Alice wasn’t sure if she should feel sorry for her mom and Grandma, or angry she had been manipulated for so long. She felt an unsettling awareness that every major decision she had made up until this point, was a direct result of their influence, and she found herself wondering if she would have been the one trying on dresses if she had chosen a path they had not paved for her.
She had so many questions and wanted to stay livid, but as Gwen Ann twirled like giddy new bride, Ann saw her eccentric mom in a whole new light.
That night Alice couldn’t sleep. She couldn’t stop thinking about the revelations of the day. Why hadn’t she ever pieced the truth together? Why had she let herself be directed through life by the twin but opposing forces of her mother and grandmother?
Finally Alice gave up on sleep. She walked to the kitchen for a glass of water. As she stood at the sink, she stared at her reflection in the darkened window. “Who am I?” she thought. “I’m a vet because my grandma wanted me to be. I’m ‘smart’ because she told me I had to be. I’m a disappointment because my mother has told me that over and over. But who am I?”
She went into her living room and sunk into her supremely comfortable sofa. “I like this sofa,” she thought. “I bought it on my own. I picked it out.” It was a little ridiculous but it made her feel surprisingly comforted. Gazing around the room, she surveyed her belongings. She decided which ones were “her” and which ones were influenced by others, namely her mother and grandmother.
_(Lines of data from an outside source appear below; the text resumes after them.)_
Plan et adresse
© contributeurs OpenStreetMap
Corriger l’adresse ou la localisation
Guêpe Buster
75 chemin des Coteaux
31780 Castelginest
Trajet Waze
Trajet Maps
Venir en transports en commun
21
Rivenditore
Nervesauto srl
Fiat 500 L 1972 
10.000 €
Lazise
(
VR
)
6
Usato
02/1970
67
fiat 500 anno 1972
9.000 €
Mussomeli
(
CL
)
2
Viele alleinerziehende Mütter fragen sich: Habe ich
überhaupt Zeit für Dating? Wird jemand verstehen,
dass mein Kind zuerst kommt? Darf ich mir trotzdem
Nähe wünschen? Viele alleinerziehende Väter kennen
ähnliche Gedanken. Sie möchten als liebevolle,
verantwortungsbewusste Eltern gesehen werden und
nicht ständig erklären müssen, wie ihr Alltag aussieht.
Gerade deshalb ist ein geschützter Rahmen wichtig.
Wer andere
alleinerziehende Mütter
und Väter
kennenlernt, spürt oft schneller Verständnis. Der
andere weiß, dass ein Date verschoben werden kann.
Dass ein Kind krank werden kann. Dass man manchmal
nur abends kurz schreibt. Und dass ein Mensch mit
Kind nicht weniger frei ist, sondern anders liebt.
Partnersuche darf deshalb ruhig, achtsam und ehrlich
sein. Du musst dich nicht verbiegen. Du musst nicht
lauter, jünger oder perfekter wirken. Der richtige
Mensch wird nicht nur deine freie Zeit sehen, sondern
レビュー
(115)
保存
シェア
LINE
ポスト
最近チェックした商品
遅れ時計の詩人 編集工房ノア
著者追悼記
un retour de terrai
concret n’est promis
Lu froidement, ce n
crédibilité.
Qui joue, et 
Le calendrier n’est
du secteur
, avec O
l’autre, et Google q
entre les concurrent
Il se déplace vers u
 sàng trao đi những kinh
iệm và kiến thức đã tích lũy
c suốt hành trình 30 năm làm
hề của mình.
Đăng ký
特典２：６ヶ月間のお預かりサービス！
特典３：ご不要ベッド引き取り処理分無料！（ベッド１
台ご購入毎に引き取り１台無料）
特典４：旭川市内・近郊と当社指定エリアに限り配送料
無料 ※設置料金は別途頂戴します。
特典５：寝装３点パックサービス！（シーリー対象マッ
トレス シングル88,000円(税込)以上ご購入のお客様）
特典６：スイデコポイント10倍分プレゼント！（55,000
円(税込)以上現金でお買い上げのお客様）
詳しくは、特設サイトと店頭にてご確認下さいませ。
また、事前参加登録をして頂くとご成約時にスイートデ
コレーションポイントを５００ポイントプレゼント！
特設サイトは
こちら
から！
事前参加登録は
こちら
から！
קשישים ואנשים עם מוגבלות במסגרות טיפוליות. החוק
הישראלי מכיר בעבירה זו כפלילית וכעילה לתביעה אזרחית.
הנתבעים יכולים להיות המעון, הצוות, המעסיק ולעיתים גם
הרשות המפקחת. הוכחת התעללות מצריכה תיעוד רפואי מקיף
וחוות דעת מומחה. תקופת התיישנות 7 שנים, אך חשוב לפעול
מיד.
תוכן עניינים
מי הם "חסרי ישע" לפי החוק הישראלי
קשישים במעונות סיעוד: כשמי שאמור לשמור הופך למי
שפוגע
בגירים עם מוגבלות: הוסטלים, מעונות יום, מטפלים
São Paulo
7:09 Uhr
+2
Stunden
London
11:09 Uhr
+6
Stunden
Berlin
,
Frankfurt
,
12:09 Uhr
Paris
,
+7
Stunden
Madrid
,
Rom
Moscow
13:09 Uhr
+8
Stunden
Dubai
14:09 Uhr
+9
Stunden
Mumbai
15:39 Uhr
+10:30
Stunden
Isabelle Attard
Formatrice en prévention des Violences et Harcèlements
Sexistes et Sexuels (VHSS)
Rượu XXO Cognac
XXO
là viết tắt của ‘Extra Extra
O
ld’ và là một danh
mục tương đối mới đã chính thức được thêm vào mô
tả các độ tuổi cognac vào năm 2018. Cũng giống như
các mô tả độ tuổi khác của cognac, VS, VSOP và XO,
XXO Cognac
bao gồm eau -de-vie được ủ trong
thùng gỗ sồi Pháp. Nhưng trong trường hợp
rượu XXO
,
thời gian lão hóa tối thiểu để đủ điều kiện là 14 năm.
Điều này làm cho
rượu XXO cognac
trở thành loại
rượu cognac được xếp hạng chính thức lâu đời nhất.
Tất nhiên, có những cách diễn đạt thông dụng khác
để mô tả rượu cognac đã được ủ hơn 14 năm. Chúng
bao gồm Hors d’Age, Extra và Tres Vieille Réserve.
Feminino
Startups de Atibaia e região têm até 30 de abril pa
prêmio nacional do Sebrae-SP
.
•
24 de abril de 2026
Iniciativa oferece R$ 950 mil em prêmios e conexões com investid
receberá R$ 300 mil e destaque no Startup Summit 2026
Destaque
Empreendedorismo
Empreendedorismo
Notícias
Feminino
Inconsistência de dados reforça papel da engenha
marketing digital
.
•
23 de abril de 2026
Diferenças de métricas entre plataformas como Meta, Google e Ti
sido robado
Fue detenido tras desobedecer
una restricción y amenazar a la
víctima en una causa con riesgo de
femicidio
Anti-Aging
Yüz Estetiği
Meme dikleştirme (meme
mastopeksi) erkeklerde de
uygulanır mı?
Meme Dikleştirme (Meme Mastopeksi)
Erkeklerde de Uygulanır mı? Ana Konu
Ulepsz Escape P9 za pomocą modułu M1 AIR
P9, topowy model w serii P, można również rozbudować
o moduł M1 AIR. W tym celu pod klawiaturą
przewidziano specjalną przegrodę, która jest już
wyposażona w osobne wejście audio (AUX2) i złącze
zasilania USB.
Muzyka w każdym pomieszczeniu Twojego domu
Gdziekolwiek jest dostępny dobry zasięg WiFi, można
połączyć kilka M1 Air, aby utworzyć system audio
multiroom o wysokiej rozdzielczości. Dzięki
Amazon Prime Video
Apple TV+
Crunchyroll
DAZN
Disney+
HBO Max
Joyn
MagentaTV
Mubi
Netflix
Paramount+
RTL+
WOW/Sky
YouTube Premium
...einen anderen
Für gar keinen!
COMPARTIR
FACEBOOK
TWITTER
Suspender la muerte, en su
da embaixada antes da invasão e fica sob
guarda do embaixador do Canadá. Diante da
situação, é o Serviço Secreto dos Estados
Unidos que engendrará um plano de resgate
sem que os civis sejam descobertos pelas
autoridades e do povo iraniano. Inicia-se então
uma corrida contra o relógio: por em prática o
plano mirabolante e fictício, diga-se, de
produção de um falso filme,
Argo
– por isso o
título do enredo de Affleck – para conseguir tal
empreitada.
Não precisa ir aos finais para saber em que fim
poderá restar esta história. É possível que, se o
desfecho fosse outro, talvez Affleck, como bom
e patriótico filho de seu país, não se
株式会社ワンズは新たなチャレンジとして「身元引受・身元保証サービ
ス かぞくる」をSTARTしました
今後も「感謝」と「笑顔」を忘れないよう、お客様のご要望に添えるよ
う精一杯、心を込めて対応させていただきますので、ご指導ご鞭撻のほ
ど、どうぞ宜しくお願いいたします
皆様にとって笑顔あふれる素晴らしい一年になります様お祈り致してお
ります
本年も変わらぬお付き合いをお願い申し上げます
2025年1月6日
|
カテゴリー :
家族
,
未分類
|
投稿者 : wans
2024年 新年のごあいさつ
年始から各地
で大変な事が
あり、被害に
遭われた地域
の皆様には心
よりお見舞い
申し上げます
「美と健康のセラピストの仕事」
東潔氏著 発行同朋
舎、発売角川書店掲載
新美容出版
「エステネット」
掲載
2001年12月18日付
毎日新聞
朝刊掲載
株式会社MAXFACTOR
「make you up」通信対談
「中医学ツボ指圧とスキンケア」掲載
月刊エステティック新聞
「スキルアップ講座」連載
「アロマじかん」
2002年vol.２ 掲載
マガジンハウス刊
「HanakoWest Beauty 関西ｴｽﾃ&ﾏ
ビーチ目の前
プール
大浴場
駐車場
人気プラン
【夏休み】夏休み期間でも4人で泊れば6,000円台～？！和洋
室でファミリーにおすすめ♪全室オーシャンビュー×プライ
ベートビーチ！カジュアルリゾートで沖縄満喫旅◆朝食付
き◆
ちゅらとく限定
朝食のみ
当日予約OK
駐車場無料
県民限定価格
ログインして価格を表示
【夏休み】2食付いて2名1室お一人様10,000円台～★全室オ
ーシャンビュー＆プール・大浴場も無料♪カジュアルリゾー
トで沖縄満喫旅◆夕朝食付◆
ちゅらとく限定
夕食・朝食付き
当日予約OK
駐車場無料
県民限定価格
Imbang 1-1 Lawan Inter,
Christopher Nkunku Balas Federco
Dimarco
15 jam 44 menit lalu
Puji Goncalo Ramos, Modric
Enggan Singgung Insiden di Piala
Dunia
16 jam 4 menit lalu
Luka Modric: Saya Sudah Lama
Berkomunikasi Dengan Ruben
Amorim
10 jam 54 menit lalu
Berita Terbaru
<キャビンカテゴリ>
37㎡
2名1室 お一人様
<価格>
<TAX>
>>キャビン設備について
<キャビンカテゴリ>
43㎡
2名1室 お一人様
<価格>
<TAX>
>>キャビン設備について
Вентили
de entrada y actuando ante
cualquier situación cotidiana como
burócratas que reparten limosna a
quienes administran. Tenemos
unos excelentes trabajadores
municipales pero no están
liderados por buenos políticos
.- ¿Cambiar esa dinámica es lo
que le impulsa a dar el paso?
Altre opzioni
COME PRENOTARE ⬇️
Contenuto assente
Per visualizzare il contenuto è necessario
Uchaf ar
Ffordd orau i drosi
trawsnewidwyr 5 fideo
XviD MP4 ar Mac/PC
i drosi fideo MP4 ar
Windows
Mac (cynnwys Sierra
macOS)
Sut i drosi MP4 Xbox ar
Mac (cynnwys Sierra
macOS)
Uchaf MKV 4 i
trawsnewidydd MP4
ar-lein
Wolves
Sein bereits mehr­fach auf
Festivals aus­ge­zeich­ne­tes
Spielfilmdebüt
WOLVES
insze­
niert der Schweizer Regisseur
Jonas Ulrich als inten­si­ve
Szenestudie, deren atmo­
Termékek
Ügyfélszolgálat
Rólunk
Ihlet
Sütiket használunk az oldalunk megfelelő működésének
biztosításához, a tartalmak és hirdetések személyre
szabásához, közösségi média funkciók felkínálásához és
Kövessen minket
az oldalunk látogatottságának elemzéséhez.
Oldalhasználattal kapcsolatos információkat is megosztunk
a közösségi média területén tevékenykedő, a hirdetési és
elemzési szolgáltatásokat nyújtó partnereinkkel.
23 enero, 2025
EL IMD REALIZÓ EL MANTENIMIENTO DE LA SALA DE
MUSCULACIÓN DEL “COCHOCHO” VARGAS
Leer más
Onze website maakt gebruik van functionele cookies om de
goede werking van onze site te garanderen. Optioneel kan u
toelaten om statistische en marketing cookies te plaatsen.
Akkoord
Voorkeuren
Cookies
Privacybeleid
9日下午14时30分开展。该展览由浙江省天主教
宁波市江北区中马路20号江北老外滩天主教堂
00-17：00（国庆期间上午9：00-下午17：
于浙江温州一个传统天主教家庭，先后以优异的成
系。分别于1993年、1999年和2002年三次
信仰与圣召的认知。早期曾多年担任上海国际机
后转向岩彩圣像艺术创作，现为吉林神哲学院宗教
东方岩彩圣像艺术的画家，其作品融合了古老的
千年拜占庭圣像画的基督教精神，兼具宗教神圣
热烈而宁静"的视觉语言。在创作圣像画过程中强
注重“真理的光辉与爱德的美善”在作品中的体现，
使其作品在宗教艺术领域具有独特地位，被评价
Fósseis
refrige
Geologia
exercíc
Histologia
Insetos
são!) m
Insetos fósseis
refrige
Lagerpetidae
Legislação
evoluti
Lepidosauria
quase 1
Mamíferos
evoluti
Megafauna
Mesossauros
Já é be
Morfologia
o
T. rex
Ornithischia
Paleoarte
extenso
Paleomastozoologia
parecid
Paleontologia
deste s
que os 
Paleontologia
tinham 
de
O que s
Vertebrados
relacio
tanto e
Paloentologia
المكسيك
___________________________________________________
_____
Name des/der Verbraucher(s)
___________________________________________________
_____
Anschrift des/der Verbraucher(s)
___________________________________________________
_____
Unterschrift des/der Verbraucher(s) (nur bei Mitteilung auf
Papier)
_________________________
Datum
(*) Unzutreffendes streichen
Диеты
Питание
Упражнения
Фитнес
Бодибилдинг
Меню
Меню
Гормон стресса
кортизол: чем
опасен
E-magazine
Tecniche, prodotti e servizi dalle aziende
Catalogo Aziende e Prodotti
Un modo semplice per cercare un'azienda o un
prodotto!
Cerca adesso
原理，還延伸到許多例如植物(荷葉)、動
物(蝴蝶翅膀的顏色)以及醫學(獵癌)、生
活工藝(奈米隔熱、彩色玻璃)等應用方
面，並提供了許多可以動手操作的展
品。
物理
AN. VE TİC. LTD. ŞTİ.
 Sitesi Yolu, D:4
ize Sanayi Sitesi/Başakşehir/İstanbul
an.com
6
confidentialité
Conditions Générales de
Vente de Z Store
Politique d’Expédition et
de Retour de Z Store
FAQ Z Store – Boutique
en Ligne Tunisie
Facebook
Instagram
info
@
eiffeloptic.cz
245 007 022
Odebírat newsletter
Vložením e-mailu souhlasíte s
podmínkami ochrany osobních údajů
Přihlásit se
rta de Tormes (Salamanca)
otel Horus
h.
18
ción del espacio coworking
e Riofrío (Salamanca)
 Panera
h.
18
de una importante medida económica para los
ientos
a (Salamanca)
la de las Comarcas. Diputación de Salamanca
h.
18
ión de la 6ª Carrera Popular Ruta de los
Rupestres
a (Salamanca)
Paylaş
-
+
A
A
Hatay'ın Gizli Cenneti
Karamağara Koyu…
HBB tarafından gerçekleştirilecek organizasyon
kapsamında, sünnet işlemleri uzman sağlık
She went to the closet and pulled out a big garbage bag. She started throwing things in it. She tossed in the lamp her mother had discarded and given to her. It made a satisfying crunch as the glass hit the floor. She threw in books and the ugly afghan her grandmother had knitted that didn’t match anywhere so it had been given to Alice. When she was finally done, the room looked better. “It is more me,” she said aloud. She felt a bit of sinking guilt when she saw the big garbage bag but before she could lose her courage, she threw a coat on over her pajamas, slipped on some shoes and took it outside to leave by the curb.
No one knew what had happened to Alice, but something had. She declined invitations where before she never had. She took a pottery class then a photography class but told her mother she really wasn’t that interested in either, she was just experimenting. “I think she’s gone crazy,” Gwen Ann confided in her husband.
“But she seems really happy,” he pointed out.
“Crazy people usually do,” Gwen Ann said.
The most amazing thing Alice did was quit her job at the Animal Hospital. “I don’t think I ever enjoyed being a vet,” she told her parents.
For the first time in Alice’s memory, Gwen Ann was speechless. “Then what are you going to do?” she sputtered.
“I’m not sure,” Alice said, “I have quite a bit of money saved and I’m going to travel and try to decide.”
Tim caught his breath when he saw the woman walk on the plane. There was a light in her eyes, almost a sparkle, that mesmerized him. She must be about his age but she seemed younger somehow, like she was looking at everything with fresh eyes. He couldn’t stop watching her as she walked down the aisle.
He couldn’t believe his luck when she sat in the seat next to him.
“Hello,” she said, extending her hand, “I’m Alice.”